The Frontrunner to Be Afghanistan's Next President Has a Strong Message About Democracy
Election officials are now in the process of counting the more than 7 million votes of Afghanistan’s presidential election. As the United States scales back its military presence, President Karzai leaves office after 13 years in power and the population faces continued threats from the Taliban, this election has a lot at stake.
The candidate currently in the lead, Ashraf Ghani Ahmadzai, stands out for his radically hands-on approach to fixing the weak state.
The Columbia University-educated technocrat and former World Bank official is effectively running against the two other strongest candidates: Abdullah Abudullah, Karzai’s rival in the 2009 elections, and Zalmai Rassoul, the country’s former Foreign Minister. While Ghani has since solidified his platform in the media as the advocate for a new kind of development after running in 2009 and again this year, a TED talk he gave in 2005 gives us perhaps the most unfiltered take from the presidential hopeful.
Ghani’s TED talk, called "How to Rebuild a Broken State," was decisively blunt. In it, he described what he calls a a rare moment of "consensus" in which most of the world agrees that capitalism and democracy are the best forms of economic and political power, respectively.
But Ghani’s capitalism isn’t the kind you might expect. In perhaps a rare moment of true criticism on the TED stage, Ghani urged Western influencers to re-think their way of approaching Afghanistan, or any other failed state. On the Western design for development, Ghani said, "You’re great designers, but your designs are selfish, it’s for your own immediate use."
He calls technical assistance the worst kind of development. Why? In his own words, millions of dollars are being funneled to leaders "who are incapable of thinking creatively, or organically."
Instead, Ghani called for his Western audience, and viewers from around the world to think creatively.
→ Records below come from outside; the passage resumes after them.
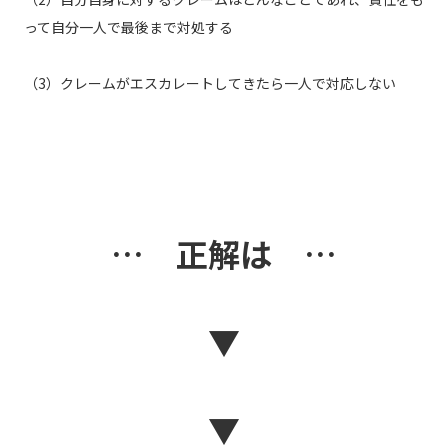
って自分一人で最後まで対処する
（3）クレームがエスカレートしてきたら一人で対応しない
… 正解は …
▼
▼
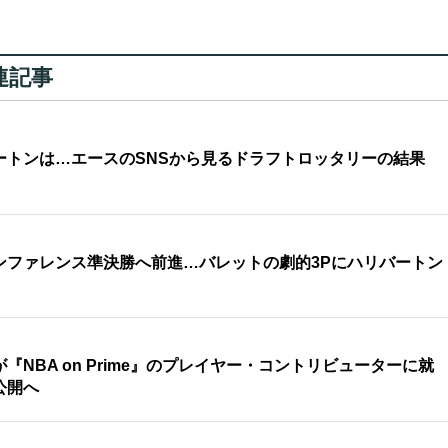
連記事
ートンは…エースのSNSから見るドラフトロッタリーの結果
ンファレンス準決勝へ前進…バレットの劇的3Pにハリバートン
NBA on Prime』のプレイヤー・コントリビューターに就
公開へ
When it comes to corruption, Ghani warns Afghan leaders and Western-allies from waiting until corruption simply disappears. A true re-building process for Afghanistan requires initiatives that work with corrupt officials and even the Taliban in its peace process.
Ghani wants to throw away traditional economic plans for his country simply because, according to him, they won’t work: "Economics taught at most elite universities are practically useless in my context. My country is dominated by drug economy and a mafia. Textbook economics does not work in my context."
Neither does unrestricted aid. Adding to the growing discussion that the "aid machine," or the way humanitarian aid is carried out from the developed world to the developing world, Ghani rejects aid as a model for re-building Afghanistan: "A dollar of private investment, inmy judgment, is worth 20 dollars of aid, in terms of the dynamic it generates."
This is coming from a man who worked with the United Nations and the World Bank to secure millions in aid funding for the country. For Ghani, aid can only do so much. "Trade is the key, not aid," he said. "If you want [Afghanistan] to be able to compete with China and to attract investment, we could ... if there was zero tariffs."
Afghanistan will soon learn who is to be its new president. Regardless of the result, it’s important to note how monumental this election has been. From the voter turn-out to radically new plans put forth by Ghani, Afghanistan is changing.